- TEXTO FORNECIDO
A Comissão de Higiene, Saúde e Bem-Estar Social da Câmara do Rio promoveu uma audiência pública, nesta quinta-feira (7), para discutir a proposta do prefeito Eduardo Paes de se criar um plano que contemple a possibilidade da internação compulsória de dependentes químicos em situação de rua. Presidido pelo vereador Paulo Pinheiro (PSOL), o encontro teve como objetivo compreender a legalidade da ação e as suas consequências para o município. “Queremos uma visão dos órgãos públicos de Direito do que pode ou não ser feito pelo Executivo, e o que pode vir a acontecer futuramente”, explicou o parlamentar.
Na visão do representante da Segunda Promotoria de Tutela Coletiva de Saúde do MPRJ, Tiago Joffily, a ação planejada pelo Executivo vai em desacordo com a legislação. “A prefeitura diz que ainda não existe uma proposta definida, então o que temos são reflexões em cima de mensagens do prefeito que trazem uma série de inconsistências técnicas tanto do ponto de vista jurídico quanto do sanitário”, afirmou.
O promotor pontuou que a Lei Federal 11.343/2006 — a Lei Antidrogas — não admite internação compulsória de dependentes de álcool ou outras drogas, e só prevê a internação voluntária ou involuntária por decisões de profissionais de saúde em situações de crise ou de necessidade de desintoxicação — essa feita em um hospital geral.

- Extrações de texto por página
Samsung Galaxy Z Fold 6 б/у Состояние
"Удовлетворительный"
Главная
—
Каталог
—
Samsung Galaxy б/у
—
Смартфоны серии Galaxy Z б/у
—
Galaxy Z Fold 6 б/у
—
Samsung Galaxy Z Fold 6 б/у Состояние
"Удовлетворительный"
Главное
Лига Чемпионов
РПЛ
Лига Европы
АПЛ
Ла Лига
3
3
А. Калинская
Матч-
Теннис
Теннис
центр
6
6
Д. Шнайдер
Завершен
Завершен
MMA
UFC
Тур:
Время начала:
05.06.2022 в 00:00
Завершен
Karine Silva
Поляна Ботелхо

==

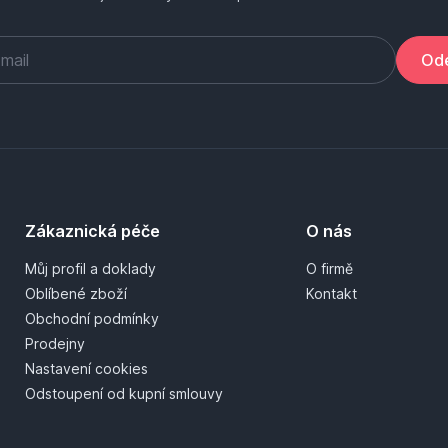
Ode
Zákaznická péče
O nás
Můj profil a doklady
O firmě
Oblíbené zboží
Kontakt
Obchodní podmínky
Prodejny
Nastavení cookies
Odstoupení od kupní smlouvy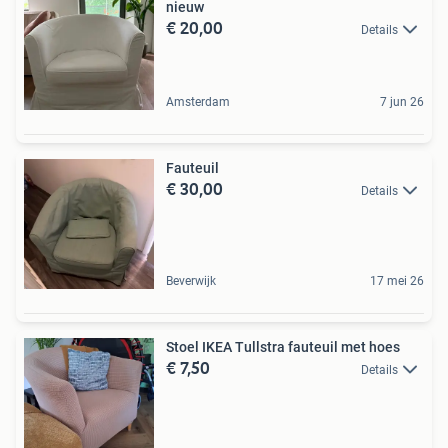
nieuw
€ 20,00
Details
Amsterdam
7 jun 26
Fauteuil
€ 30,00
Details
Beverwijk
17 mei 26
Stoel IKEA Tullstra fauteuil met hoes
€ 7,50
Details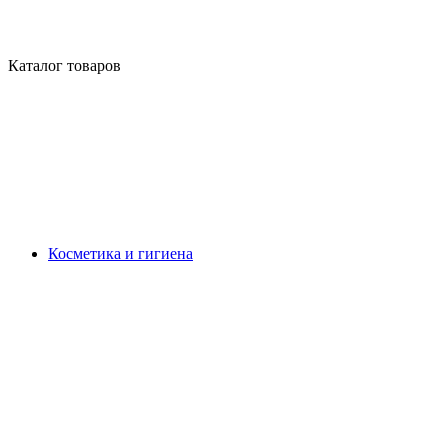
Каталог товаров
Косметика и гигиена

...

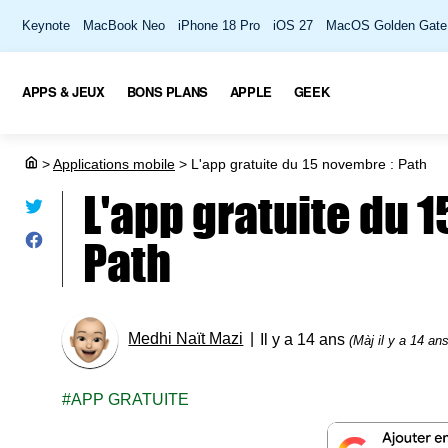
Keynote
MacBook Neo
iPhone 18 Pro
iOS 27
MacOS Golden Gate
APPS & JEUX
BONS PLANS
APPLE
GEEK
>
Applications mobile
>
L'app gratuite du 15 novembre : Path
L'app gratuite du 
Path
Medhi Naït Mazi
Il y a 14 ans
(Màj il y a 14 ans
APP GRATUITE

- TAREFAS A REALIZAR
[1] No texto sobre a audiência pública na Câmara do Rio, quem presidiu o encontro?
[2] Prossiga com o texto sobre a audiência pública na Câmara do Rio a partir do ponto em que ele termina.
A listagem provém de outra fonte.

- SUAS RESPOSTAS
[1] O vereador Paulo Pinheiro (PSOL).

[2]
O vereador Paulo Pinheiro destacou que é necessária a ampliação da estrutura de saúde mental do município para melhorar o atendimento a dependentes químicos. Segundo ele, a cidade deveria ter um Centro de Atenção Psicossocial (CAPs) para cada 100 mil habitantes, ou cerca de 60 unidades, mas dispõe de apenas 35. “Temos hoje uma inferioridade enorme enorme em relação a outras áreas de equipamentos para saúde mental, e é necessário que isso avance”, pontuou.
Em sua fala, a vereadora Luciana Boiteux (PSOL) também cobrou o cumprimento da legislação. Para a parlamentar, a Lei 6350/2018, aprovada pela Casa na legislatura passada, que institui a Política Municipal para a População em Situação de Rua, não está sendo respeitada. “A lei veda a internação em comunidades terapêuticas, algo defendido pelo Executivo. O cuidado e a liberdade são pilares da nossa democracia e quem fere esses princípios deve ser responsabilidade pelo abuso de autoridade”.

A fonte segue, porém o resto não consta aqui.